Premium
Early islet xenograft dysfunction in humanized mice
Author(s) -
Reinke Soeren,
Ludwig Barbara,
Chavakis Triantafyllos,
Waskow Claudia
Publication year - 2014
Publication title -
xenotransplantation
Language(s) - English
Resource type - Journals
SCImago Journal Rank - 1.052
H-Index - 61
eISSN - 1399-3089
pISSN - 0908-665X
DOI - 10.1111/xen.12083_4
Subject(s) - xenotransplantation , islet , humanized mouse , immune system , transplantation , myeloid , immunology , biology , innate immune system , cancer research , medicine , diabetes mellitus , endocrinology
Allogeneic transplantation of human islets improves metabolic control in patients that suffer from type 1 diabetes but is limited by the supply of sufficient numbers of human donor islets.

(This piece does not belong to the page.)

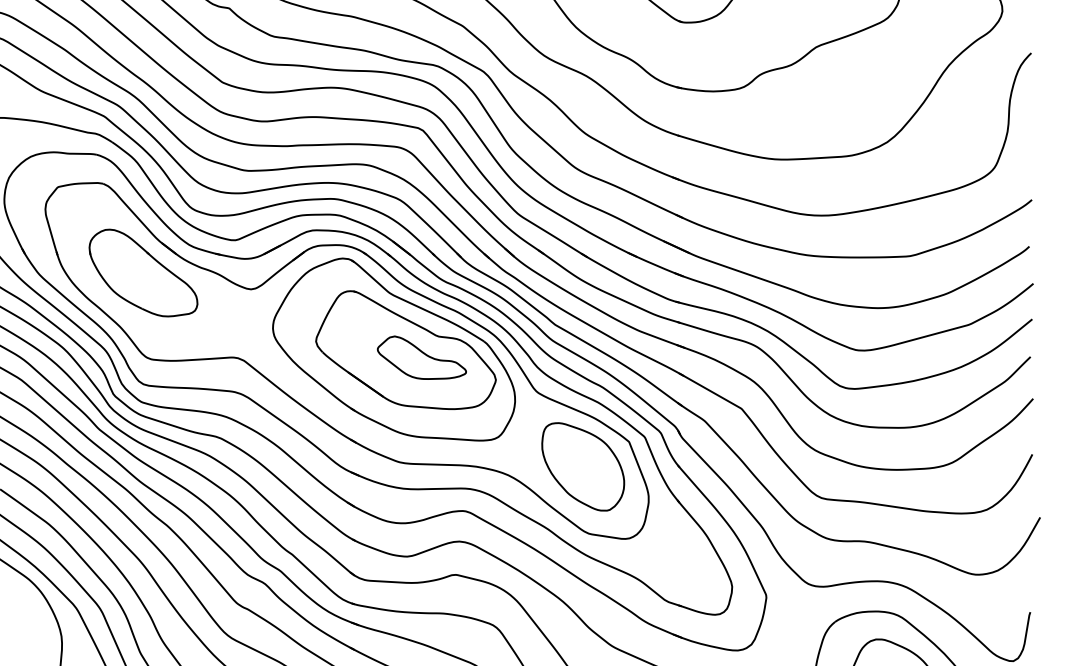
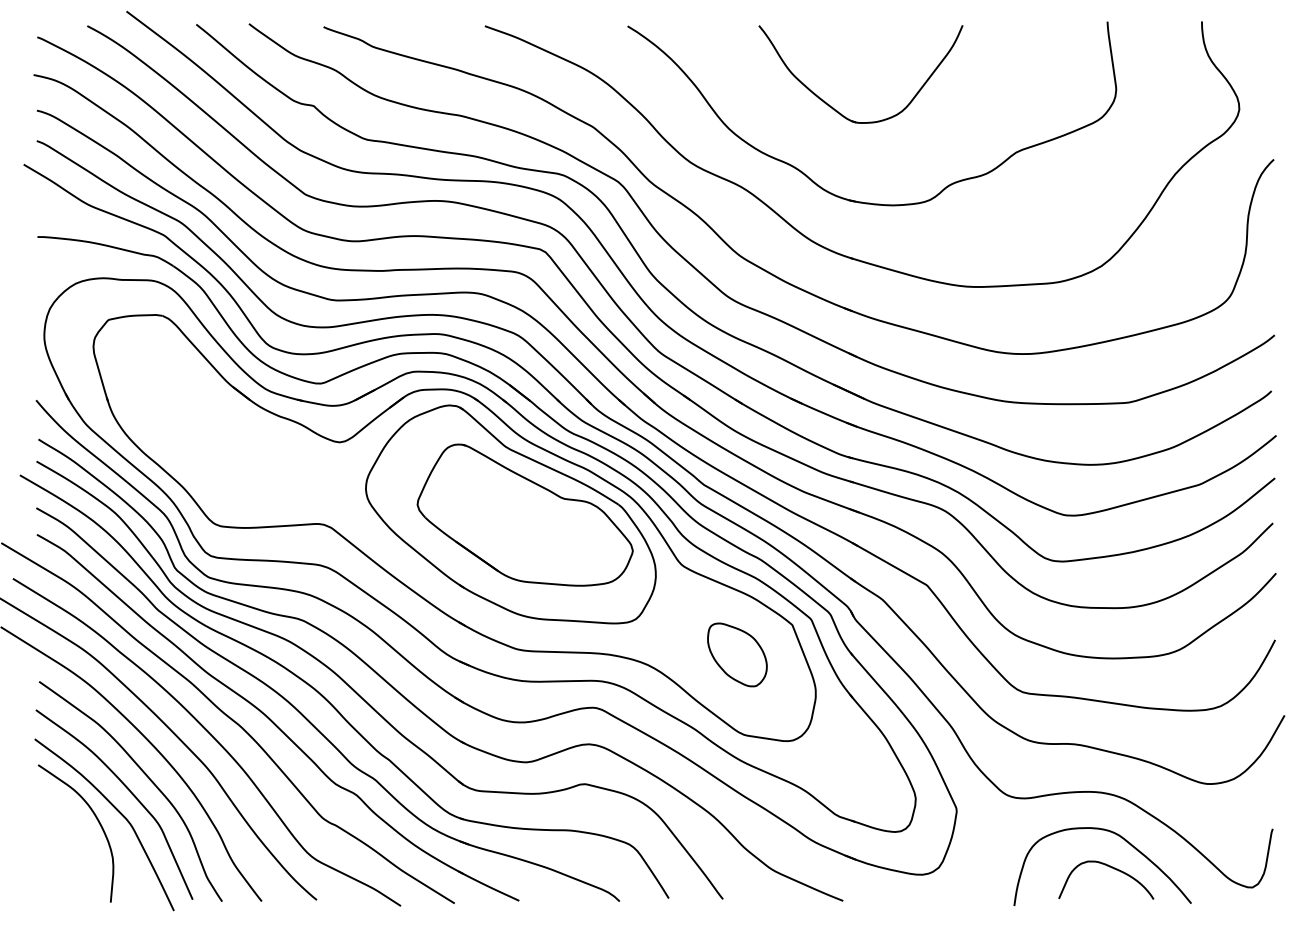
part: (143, 272) -> (210, 422), removed
part: (422, 357) -> (544, 523), removed
part: (583, 466) -> (737, 654), size x0.6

Therefore, the xenogenic transplantation of porcine islets potentially represents an attractive alternative. The immediate blood‐mediated inflammatory reaction (IBMIR) that results in early graft rejection is one of the major hurdles preventing xenotransplantation from clinical applications. Thus, characterizing and modulating IBMIR could be the key to realize clinical porcine islet transplantation. IBMIR is mediated by multiple components of the innate immune system and in order to assess composition and function of distinct myeloid cell types involved in the rejection process, we established a humanized mouse model to study IBMIR in vivo. We combined immune deficient mice that lack T, B, and NK cells with a mutant Kit receptor affecting the function of HSCs allowing for robust engraftment of HSCs and mature myeloid cells types over long periods of time. We could show that human myeloid cells repopulate peripheral organs such as spleen and liver – a prerequisite for the study of IBMIR in a humanized mouse model. We will now engage these mice to transplant porcine islets into the liver via the portal vein to induce immediate rejection of the graft. In this scenario presence of human myeloid cells in the liver of our new mouse model will facilitate a detailed characterization of the human IBMIR against pig islets and will also allow attempts to suppress this immune reaction by specific targeting of human leukocytes.